PROBLEM SET:
**1)** From the passage on climate data and the SWAT model, list each local season used in the seasonal analysis, with the months it spans.
**2)** Continue the passage on climate data and the SWAT model, picking up after its final sentence.

DOCUMENT SEGMENT:
-- Opening Marker --

This study was carried out using 5th Coupled Model Inter-comparison Project (CMIP5) model (i.e. HadGEM2-ES model) output. The downscaled rainfall and average, minimum and maximum temperatures for the period 1951–2100 was obtained from Coordinated Regional Climate Downscaling Experiment (CORDEX)-Africa database. The data correspond to three RCP Scenarios (RCP2.6, RCP4.5, and RCP8.5). These RCP scenarios were named according to radiative forcing target level for 2100. The RCP2.6 scenario represents the radiative forcing trajectory, which goes to a peak level of 3 W/m² (~ 490 ppm CO₂) before 2100, followed by a decline. The selected pathway declines to 2.6 W/m² by 2100 (van Vuuren et al. 2011). It aims at limiting the increase of global mean temperature to 2 °C above the pre-industrial period. The RCP4.5 scenario describes the stabilization without overshoot pathway to 4.5 W/m² (~ 650 ppm CO₂) at stabilization after 2100 (Clarke et al. 2007). RCP8.5 scenario corresponds to the rising radiative forcing pathway leading to 8.5 W/m² (~ 1370 ppm CO₂) by 2100 (Riahi et al. 2007). It corresponds to a scenario with no climate policy baseline and comparatively high greenhouse gas emissions. The eight RCM grids cells cover the study area (Fig. 5). The selected RCP data were subjected to bias corrections. The future climate data is projected from CORDEX-Africa data sets. Often, outputs of regional climate models cannot be directly used for impact assessment as the computed variables may differ systematically from the observed ones. Therefore, the bias correction was applied to compensate for any tendency to overestimate or underestimate the mean of downscaled variables. In this study, the seasonal analysis was carried out based on local seasonal classification schemes for Belg (short rainy season: February–May), Kiremt (main rainy season: June–September) and Bega (a dry season: October–January) (Gebere et al. 2015).

Fig. 5

Location of CORDEX-Africa output grids for the study area

Methods

The conceptual framework of this study is presented in Fig. 6 and discussed in subsequent sections.

Fig. 6

Conceptual framework of the study

SWAT model applications

SWAT model description

The SWAT model is one of the most recent models developed at the United States Department of Agriculture Agricultural Research Service (USDA-ARS) during the early 1970s. SWAT model is semi-distributed physically based simulation model to predict the impacts of land use change and management practices on hydrological regimes in watersheds with varying soils, land use and management conditions over long periods and primarily as a strategic planning tool (Arnold et al. 1998; Neitsch et al. 2005). SWAT model has also been successfully applied in the many basins and at watershed scales in different regions of the World (e.g. Sang 2005; Githui et al. 2009; Chaemiso et al. 2016; Setyorini et al. 2017).

-- Closing Marker --

ENTRIES SHOWN:
-- Opening Marker --

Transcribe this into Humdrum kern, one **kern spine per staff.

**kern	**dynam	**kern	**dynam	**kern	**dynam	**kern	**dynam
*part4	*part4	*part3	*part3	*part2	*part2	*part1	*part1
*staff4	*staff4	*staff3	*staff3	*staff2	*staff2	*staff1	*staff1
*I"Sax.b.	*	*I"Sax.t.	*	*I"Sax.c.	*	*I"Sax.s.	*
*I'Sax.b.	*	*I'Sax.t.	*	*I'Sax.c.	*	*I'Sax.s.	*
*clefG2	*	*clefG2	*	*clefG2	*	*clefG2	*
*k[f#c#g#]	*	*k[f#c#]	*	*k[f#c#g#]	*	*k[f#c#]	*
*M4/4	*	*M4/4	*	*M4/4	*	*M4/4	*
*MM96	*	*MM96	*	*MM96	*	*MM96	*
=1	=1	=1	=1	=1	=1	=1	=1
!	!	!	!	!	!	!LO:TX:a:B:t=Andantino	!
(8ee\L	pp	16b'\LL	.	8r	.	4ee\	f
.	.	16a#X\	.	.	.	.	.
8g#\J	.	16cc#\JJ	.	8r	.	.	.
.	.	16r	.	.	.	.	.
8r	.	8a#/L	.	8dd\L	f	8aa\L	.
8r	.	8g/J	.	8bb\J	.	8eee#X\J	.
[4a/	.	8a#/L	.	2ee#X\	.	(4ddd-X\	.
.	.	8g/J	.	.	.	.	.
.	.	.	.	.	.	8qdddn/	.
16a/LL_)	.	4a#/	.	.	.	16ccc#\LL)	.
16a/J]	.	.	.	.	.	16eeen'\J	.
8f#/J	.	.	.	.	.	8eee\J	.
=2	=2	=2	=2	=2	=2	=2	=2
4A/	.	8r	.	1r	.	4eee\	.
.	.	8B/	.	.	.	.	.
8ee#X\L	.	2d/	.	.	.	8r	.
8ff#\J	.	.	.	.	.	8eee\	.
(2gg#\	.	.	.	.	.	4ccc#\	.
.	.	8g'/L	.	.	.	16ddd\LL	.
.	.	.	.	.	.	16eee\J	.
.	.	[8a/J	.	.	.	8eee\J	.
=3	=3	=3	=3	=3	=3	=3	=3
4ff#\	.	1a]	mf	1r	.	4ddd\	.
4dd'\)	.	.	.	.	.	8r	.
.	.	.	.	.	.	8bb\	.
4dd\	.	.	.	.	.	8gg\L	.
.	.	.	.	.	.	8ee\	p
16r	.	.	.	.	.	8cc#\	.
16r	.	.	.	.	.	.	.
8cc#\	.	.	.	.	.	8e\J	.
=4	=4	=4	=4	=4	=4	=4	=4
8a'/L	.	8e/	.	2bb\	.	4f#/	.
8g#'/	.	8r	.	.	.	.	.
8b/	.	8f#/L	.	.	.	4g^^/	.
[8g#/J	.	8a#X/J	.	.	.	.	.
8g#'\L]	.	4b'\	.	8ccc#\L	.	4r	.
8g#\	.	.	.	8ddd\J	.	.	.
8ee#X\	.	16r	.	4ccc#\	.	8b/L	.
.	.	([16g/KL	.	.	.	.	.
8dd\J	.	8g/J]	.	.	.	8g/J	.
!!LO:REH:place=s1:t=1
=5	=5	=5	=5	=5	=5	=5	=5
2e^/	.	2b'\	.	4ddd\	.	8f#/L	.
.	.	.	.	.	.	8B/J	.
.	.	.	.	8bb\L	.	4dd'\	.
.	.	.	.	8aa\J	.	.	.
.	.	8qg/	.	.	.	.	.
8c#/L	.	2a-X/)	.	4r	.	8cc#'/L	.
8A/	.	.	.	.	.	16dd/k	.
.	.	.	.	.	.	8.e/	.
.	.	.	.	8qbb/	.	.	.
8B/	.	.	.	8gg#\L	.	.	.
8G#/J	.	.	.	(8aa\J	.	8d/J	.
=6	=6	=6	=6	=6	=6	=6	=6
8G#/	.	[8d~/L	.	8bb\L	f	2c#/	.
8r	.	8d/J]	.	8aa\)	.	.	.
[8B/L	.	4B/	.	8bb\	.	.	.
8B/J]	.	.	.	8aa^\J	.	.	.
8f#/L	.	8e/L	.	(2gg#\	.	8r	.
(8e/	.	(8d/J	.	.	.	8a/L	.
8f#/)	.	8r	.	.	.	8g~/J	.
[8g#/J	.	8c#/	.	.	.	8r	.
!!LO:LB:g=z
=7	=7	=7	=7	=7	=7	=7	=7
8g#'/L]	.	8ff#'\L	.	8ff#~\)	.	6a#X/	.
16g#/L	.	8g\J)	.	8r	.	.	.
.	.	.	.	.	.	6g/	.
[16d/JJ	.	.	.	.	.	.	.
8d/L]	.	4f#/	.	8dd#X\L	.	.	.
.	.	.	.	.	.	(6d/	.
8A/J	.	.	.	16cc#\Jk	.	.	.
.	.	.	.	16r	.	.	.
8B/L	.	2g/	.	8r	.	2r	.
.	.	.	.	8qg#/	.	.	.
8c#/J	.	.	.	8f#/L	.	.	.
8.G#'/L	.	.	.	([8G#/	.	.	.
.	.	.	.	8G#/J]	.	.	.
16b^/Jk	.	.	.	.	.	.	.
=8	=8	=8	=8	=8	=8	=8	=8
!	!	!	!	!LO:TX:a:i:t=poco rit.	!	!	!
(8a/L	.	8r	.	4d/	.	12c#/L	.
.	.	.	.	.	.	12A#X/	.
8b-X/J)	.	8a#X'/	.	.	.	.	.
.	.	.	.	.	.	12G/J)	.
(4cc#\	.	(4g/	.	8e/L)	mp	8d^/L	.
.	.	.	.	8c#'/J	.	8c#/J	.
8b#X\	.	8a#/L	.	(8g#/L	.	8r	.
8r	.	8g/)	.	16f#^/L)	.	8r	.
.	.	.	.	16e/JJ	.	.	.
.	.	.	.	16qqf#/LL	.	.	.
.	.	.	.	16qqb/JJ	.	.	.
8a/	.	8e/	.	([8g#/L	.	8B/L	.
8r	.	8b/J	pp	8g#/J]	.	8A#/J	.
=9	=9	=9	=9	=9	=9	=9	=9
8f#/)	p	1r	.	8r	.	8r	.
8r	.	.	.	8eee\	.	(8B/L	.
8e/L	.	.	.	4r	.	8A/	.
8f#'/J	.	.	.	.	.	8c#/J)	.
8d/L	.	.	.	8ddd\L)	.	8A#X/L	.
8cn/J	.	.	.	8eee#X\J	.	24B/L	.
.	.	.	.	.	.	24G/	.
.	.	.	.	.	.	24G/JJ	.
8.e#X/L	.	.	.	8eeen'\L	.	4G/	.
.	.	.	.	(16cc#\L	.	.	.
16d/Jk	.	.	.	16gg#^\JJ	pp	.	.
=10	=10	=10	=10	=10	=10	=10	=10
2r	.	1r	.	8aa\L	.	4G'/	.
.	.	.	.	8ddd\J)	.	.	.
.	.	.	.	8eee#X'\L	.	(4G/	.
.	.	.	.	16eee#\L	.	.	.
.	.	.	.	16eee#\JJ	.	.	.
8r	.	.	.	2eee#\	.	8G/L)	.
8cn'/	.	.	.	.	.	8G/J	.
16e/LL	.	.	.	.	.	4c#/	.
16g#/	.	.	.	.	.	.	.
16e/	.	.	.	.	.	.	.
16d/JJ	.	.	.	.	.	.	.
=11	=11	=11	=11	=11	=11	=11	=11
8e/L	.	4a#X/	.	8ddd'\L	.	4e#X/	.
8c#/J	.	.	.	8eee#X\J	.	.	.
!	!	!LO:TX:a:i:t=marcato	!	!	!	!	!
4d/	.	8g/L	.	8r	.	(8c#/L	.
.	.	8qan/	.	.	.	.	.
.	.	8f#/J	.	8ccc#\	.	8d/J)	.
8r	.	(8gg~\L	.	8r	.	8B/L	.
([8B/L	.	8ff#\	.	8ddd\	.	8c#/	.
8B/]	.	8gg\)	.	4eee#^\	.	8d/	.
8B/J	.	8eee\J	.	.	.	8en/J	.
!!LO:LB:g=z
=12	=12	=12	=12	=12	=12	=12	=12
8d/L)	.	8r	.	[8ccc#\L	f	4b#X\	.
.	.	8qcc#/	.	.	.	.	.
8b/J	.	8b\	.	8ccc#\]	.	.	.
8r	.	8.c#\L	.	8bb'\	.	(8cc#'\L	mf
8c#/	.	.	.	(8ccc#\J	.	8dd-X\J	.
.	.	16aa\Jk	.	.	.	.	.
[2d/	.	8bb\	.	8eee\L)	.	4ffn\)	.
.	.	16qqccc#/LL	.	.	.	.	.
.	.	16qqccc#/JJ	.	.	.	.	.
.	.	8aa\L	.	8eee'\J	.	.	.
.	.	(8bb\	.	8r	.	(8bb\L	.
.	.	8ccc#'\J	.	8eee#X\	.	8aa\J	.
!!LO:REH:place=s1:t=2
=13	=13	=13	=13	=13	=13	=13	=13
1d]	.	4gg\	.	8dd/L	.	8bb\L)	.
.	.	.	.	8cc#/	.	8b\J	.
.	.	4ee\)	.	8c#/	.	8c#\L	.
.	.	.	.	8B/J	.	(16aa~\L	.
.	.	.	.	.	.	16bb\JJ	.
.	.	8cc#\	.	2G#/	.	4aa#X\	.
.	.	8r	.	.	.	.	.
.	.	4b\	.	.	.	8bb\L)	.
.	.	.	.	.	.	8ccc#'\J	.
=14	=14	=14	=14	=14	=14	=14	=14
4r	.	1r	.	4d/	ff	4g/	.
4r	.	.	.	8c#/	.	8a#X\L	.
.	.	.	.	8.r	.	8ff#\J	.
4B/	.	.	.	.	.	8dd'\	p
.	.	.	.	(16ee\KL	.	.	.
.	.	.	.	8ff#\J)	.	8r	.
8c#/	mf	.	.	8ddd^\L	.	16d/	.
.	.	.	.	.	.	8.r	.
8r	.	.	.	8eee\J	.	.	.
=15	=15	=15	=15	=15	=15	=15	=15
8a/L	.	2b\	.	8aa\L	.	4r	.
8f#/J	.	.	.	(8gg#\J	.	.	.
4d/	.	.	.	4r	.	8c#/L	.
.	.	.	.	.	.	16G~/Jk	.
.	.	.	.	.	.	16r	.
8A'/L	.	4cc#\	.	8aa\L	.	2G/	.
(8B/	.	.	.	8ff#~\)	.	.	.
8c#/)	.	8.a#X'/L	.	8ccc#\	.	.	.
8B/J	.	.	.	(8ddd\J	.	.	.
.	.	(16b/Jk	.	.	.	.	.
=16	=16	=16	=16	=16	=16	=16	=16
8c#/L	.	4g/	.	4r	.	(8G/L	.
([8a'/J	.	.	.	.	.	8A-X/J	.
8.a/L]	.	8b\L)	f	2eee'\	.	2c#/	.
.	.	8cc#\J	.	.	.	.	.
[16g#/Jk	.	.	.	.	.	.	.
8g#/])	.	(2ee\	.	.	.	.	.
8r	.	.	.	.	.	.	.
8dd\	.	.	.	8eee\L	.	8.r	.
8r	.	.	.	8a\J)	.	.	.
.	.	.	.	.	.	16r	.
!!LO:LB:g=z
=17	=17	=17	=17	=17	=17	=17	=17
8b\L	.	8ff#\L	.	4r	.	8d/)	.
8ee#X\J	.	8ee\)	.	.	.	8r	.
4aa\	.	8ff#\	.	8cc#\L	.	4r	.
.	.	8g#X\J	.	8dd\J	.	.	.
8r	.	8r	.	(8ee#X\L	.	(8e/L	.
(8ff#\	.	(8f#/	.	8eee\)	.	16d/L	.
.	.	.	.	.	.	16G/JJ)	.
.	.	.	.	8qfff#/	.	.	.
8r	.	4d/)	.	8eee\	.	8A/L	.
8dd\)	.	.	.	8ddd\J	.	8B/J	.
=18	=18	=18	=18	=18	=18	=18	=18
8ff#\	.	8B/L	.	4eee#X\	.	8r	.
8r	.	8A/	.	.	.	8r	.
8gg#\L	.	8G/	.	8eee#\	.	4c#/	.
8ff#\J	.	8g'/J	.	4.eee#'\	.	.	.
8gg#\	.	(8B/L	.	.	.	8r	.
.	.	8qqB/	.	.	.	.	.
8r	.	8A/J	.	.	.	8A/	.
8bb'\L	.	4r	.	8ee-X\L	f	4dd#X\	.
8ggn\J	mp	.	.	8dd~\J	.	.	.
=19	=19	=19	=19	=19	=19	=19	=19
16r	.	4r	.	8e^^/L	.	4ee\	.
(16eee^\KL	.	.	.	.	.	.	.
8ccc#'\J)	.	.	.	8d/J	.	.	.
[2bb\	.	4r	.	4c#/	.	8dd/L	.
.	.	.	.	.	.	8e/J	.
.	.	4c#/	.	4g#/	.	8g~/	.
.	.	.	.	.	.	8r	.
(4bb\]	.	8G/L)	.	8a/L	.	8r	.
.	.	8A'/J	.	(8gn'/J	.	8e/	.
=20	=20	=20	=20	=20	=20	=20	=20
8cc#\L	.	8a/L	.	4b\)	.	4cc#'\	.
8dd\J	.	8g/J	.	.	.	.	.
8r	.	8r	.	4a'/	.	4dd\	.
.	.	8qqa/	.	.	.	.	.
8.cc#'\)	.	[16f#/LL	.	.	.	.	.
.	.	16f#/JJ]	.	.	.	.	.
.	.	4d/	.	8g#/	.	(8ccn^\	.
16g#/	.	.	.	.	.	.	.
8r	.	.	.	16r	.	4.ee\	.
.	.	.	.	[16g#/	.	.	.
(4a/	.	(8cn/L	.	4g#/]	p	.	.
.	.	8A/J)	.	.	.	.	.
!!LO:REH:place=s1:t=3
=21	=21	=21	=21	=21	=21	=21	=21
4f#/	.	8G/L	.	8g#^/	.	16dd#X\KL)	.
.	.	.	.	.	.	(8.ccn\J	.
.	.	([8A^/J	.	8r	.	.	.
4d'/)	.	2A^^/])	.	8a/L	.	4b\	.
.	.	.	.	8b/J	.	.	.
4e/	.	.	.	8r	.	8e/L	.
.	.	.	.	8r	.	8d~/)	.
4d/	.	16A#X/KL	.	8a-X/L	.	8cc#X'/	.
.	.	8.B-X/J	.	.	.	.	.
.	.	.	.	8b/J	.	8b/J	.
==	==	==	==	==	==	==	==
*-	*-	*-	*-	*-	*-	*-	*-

-- Closing Marker --

ACTIVITY ANSWERS:
**1)**
- Belg (short rainy season): February–May
- Kiremt (main rainy season): June–September
- Bega (dry season): October–January

**2)**
SWAT model setup

The model setup was involved five steps: (1) data preparation, (2) sub-basin discretization, (3) HRU definition, (4) parameter sensitivity analysis, (5) calibration and uncertainty analysis. The required spatial datasets were projected to the same projection called WGS 1984_UTM Zone 37N under the Universal Transverse Mercator (UTM) projections for Ethiopia using ArcGIS 9.3. The LULC data were reclassified into SWAT LULC types. The SWAT codes for the different categories of LULC were feed manually on the map as per the required format. The soil map was linked with the soil database. The watershed delineation process was performed. For the stream definition, the threshold based stream definition option was used to define the minimum size of the sub-basin.

Sensitivity analysis, calibration, and validation

The sensitivity analysis in this study was undertaken by using a built-in tool in SWAT that uses the Latin Hypercube One-factor-At-a-Time (LH-OAT) design method (Morris 1991). After the analysis, the mean relative sensitivity (MRS) of the parameters was used to rank the parameters and their category of sensitivity was also defined based on the Lenhart et al. (2002) classification such as very high, high, medium and small. Dilnesaw (2006) indicated that there can be a significant variation of hydrological processes between individual watersheds. Therefore, this justified the need for the sensitivity analysis made for each of the sub-watersheds in the study area. The analysis involved a total of 26 parameters. Model simulations were evaluated by using mean, standard deviation, regression coefficient (R²), and the Nash and Sutcliffe efficiency (NSE). A combination of both manual and automatic calibration method was used for the model simulation. First manual calibration was used mainly for annual water balance and it was followed by automatic calibration. The calibration was done using historical records of the 5 years (2003–2007). However, the simulation was run for 6 years, where the first year (Jan 1st, 2002 to Dec 31st, 2002) was used to “warm-up” the model. The measured streamflow data of Bilate river were used to validate the model for the period of 2008–2010. The performance of the model was checked using statistical performance indicators.

Simulation of future streamflow

SWAT was applied to simulate the impacts of climate change on river flow by assuming that changes in the precipitation, temperature and land use in the future from baseline period which will affect flow volume. The future climate variables such as daily precipitation, maximum and minimum temperatures were provided as an input to the SWAT model. Other climate variables such as wind speed, solar radiation, and relative humidity were assumed to be constant throughout the future simulation periods. The SWAT simulation for the year 2006–2014 was considered as a baseline period for the climate change impact assessment. SWAT model was then re-run for the future periods with the downscaled output of climate variables and assumed land use changes.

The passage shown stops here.